-- Opening Marker --

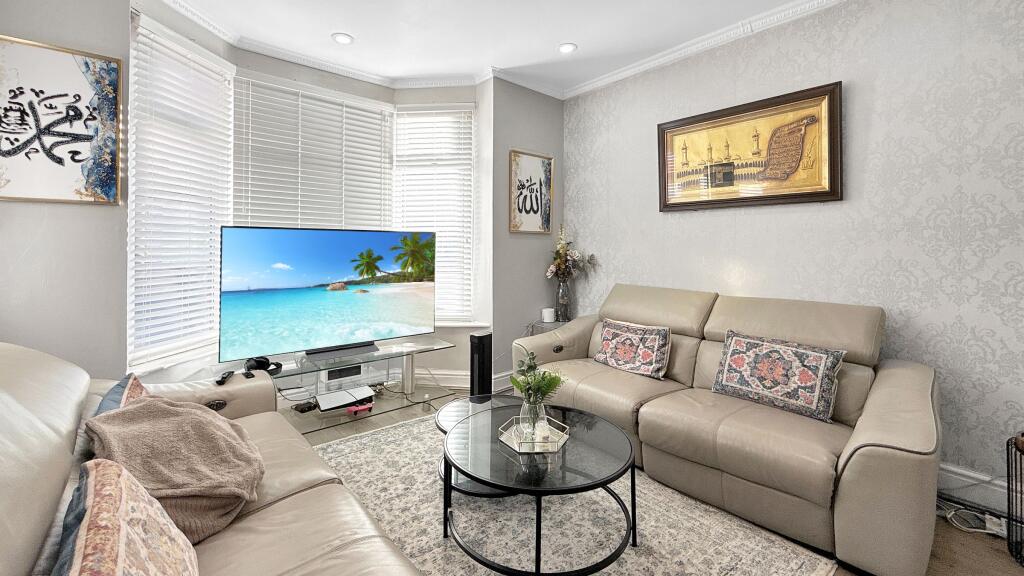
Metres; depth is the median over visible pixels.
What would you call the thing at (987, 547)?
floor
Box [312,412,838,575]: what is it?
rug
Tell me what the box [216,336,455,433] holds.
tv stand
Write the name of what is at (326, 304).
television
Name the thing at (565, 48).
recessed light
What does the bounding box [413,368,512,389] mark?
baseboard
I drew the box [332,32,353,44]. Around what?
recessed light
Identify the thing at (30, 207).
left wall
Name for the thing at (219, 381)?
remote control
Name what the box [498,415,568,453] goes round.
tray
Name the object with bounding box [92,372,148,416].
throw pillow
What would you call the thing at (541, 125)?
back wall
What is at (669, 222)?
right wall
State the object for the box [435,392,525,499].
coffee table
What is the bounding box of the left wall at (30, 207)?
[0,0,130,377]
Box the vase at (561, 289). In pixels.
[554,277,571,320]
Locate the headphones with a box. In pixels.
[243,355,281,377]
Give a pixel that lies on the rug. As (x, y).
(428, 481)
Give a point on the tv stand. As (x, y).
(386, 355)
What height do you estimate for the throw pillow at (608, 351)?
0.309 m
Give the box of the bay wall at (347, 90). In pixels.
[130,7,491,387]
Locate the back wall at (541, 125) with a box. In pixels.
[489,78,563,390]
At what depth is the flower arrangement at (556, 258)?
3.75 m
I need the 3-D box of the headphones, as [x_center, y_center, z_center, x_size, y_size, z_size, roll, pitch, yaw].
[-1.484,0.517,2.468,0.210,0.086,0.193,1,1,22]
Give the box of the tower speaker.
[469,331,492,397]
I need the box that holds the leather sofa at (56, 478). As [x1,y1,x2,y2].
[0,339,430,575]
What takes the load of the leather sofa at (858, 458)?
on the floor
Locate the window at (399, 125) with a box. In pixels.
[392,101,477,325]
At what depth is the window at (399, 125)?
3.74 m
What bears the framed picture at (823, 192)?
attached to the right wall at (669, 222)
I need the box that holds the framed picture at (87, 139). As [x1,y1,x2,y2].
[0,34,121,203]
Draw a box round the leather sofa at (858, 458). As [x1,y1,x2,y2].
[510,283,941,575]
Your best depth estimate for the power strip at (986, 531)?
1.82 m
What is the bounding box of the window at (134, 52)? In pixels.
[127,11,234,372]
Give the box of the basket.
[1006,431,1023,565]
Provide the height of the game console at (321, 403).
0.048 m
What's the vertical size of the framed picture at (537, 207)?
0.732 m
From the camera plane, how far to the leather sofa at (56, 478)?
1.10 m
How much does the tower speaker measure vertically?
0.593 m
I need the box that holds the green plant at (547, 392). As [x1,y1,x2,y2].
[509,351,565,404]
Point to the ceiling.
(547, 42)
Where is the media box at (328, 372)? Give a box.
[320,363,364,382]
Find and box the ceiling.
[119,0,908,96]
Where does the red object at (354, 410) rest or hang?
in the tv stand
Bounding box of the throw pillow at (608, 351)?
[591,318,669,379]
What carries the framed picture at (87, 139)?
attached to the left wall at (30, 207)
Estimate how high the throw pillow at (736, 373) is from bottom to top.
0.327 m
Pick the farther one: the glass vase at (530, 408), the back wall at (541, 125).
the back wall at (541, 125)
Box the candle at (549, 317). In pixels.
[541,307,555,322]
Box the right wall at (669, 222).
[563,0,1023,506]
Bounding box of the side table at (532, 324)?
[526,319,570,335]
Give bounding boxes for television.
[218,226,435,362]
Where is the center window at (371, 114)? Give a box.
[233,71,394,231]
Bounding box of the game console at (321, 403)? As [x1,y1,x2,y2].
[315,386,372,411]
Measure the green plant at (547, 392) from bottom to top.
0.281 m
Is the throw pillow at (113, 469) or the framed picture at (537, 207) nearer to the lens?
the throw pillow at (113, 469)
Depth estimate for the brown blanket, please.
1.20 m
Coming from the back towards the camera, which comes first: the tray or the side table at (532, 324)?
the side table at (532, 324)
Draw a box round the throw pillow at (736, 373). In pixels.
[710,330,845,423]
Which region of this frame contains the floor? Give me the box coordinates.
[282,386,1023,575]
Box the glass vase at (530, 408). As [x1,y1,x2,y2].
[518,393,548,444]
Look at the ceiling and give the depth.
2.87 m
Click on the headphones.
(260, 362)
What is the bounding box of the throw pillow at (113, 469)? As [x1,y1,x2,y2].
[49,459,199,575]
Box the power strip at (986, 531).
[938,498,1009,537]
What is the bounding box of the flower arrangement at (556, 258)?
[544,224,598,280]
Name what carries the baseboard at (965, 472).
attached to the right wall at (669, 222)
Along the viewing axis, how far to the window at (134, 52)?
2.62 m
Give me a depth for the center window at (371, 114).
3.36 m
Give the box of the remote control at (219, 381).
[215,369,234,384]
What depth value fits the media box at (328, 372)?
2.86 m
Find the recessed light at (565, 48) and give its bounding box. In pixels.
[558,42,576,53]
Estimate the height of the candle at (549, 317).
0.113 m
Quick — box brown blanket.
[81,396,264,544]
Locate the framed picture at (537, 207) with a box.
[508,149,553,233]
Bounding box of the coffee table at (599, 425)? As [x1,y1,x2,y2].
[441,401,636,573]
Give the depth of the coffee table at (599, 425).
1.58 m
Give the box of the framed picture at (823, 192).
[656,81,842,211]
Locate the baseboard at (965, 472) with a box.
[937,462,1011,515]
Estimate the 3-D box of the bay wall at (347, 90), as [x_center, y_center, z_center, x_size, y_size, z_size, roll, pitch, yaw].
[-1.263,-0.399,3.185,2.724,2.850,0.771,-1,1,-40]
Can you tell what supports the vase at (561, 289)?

-- Closing Marker --

● **Aim of the task**
Would you return the records exactly, keeping out every picture?

● **Written solution**
Metres; depth is the median over visible pixels.
What would you call the thing at (987, 547)?
floor
Box [312,412,838,575]: what is it?
rug
Tell me what the box [216,336,455,433] holds.
tv stand
Write the name of what is at (326, 304).
television
Name the thing at (565, 48).
recessed light
What does the bounding box [413,368,512,389] mark?
baseboard
I drew the box [332,32,353,44]. Around what?
recessed light
Identify the thing at (30, 207).
left wall
Name for the thing at (219, 381)?
remote control
Name what the box [498,415,568,453] goes round.
tray
Name the object with bounding box [92,372,148,416].
throw pillow
What would you call the thing at (541, 125)?
back wall
What is at (669, 222)?
right wall
State the object for the box [435,392,525,499].
coffee table
What is the bounding box of the left wall at (30, 207)?
[0,0,130,377]
Box the vase at (561, 289). In pixels.
[554,277,571,320]
Locate the headphones with a box. In pixels.
[243,355,281,377]
Give a pixel that lies on the rug. As (x, y).
(428, 481)
Give a point on the tv stand. As (x, y).
(386, 355)
What height do you estimate for the throw pillow at (608, 351)?
0.309 m
Give the box of the bay wall at (347, 90). In pixels.
[130,7,491,387]
Locate the back wall at (541, 125) with a box. In pixels.
[489,78,563,390]
At what depth is the flower arrangement at (556, 258)?
3.75 m
I need the 3-D box of the headphones, as [x_center, y_center, z_center, x_size, y_size, z_size, roll, pitch, yaw].
[-1.484,0.517,2.468,0.210,0.086,0.193,1,1,22]
Give the box of the tower speaker.
[469,331,492,397]
I need the box that holds the leather sofa at (56, 478). As [x1,y1,x2,y2].
[0,339,430,575]
What takes the load of the leather sofa at (858, 458)?
on the floor
Locate the window at (399, 125) with a box. In pixels.
[392,101,477,325]
At what depth is the window at (399, 125)?
3.74 m
What bears the framed picture at (823, 192)?
attached to the right wall at (669, 222)
I need the box that holds the framed picture at (87, 139). As [x1,y1,x2,y2].
[0,34,121,203]
Draw a box round the leather sofa at (858, 458). As [x1,y1,x2,y2].
[510,283,941,575]
Your best depth estimate for the power strip at (986, 531)?
1.82 m
What is the bounding box of the window at (134, 52)? In pixels.
[127,11,234,372]
Give the box of the basket.
[1006,431,1023,565]
Provide the height of the game console at (321, 403).
0.048 m
What's the vertical size of the framed picture at (537, 207)?
0.732 m
From the camera plane, how far to the leather sofa at (56, 478)?
1.10 m
How much does the tower speaker measure vertically?
0.593 m
I need the box that holds the green plant at (547, 392). As [x1,y1,x2,y2].
[509,351,565,404]
Point to the ceiling.
(547, 42)
Where is the media box at (328, 372)? Give a box.
[320,363,364,382]
Find and box the ceiling.
[119,0,908,96]
Where does the red object at (354, 410) rest or hang?
in the tv stand
Bounding box of the throw pillow at (608, 351)?
[591,318,669,379]
What carries the framed picture at (87, 139)?
attached to the left wall at (30, 207)
Estimate how high the throw pillow at (736, 373) is from bottom to top.
0.327 m
Pick the farther one: the glass vase at (530, 408), the back wall at (541, 125).
the back wall at (541, 125)
Box the candle at (549, 317). In pixels.
[541,307,555,322]
Box the right wall at (669, 222).
[563,0,1023,506]
Bounding box of the side table at (532, 324)?
[526,319,570,335]
Give bounding boxes for television.
[218,226,435,362]
Where is the center window at (371, 114)? Give a box.
[233,71,394,231]
Bounding box of the game console at (321, 403)? As [x1,y1,x2,y2].
[315,386,372,411]
Measure the green plant at (547, 392) from bottom to top.
0.281 m
Is the throw pillow at (113, 469) or the framed picture at (537, 207) nearer to the lens?
the throw pillow at (113, 469)
Depth estimate for the brown blanket, please.
1.20 m
Coming from the back towards the camera, which comes first: the tray or the side table at (532, 324)?
the side table at (532, 324)
Draw a box round the throw pillow at (736, 373). In pixels.
[710,330,845,423]
Which region of this frame contains the floor? Give me the box coordinates.
[282,386,1023,575]
Box the glass vase at (530, 408). As [x1,y1,x2,y2].
[518,393,548,444]
Look at the ceiling and give the depth.
2.87 m
Click on the headphones.
(260, 362)
What is the bounding box of the throw pillow at (113, 469)? As [x1,y1,x2,y2].
[49,459,199,575]
Box the power strip at (986, 531).
[938,498,1009,537]
What is the bounding box of the flower arrangement at (556, 258)?
[544,224,598,280]
Name what carries the baseboard at (965, 472).
attached to the right wall at (669, 222)
Along the viewing axis, how far to the window at (134, 52)?
2.62 m
Give me a depth for the center window at (371, 114).
3.36 m
Give the box of the remote control at (219, 381).
[215,369,234,384]
What depth value fits the media box at (328, 372)?
2.86 m
Find the recessed light at (565, 48) and give its bounding box. In pixels.
[558,42,576,53]
Estimate the height of the candle at (549, 317).
0.113 m
Quick — box brown blanket.
[81,396,264,544]
Locate the framed picture at (537, 207) with a box.
[508,149,553,233]
Bounding box of the coffee table at (599, 425)? As [x1,y1,x2,y2].
[441,401,636,573]
Give the depth of the coffee table at (599, 425).
1.58 m
Give the box of the framed picture at (823, 192).
[656,81,842,211]
Locate the baseboard at (965, 472) with a box.
[937,462,1011,515]
Estimate the 3-D box of the bay wall at (347, 90), as [x_center, y_center, z_center, x_size, y_size, z_size, roll, pitch, yaw].
[-1.263,-0.399,3.185,2.724,2.850,0.771,-1,1,-40]
Can you tell what supports the vase at (561, 289)?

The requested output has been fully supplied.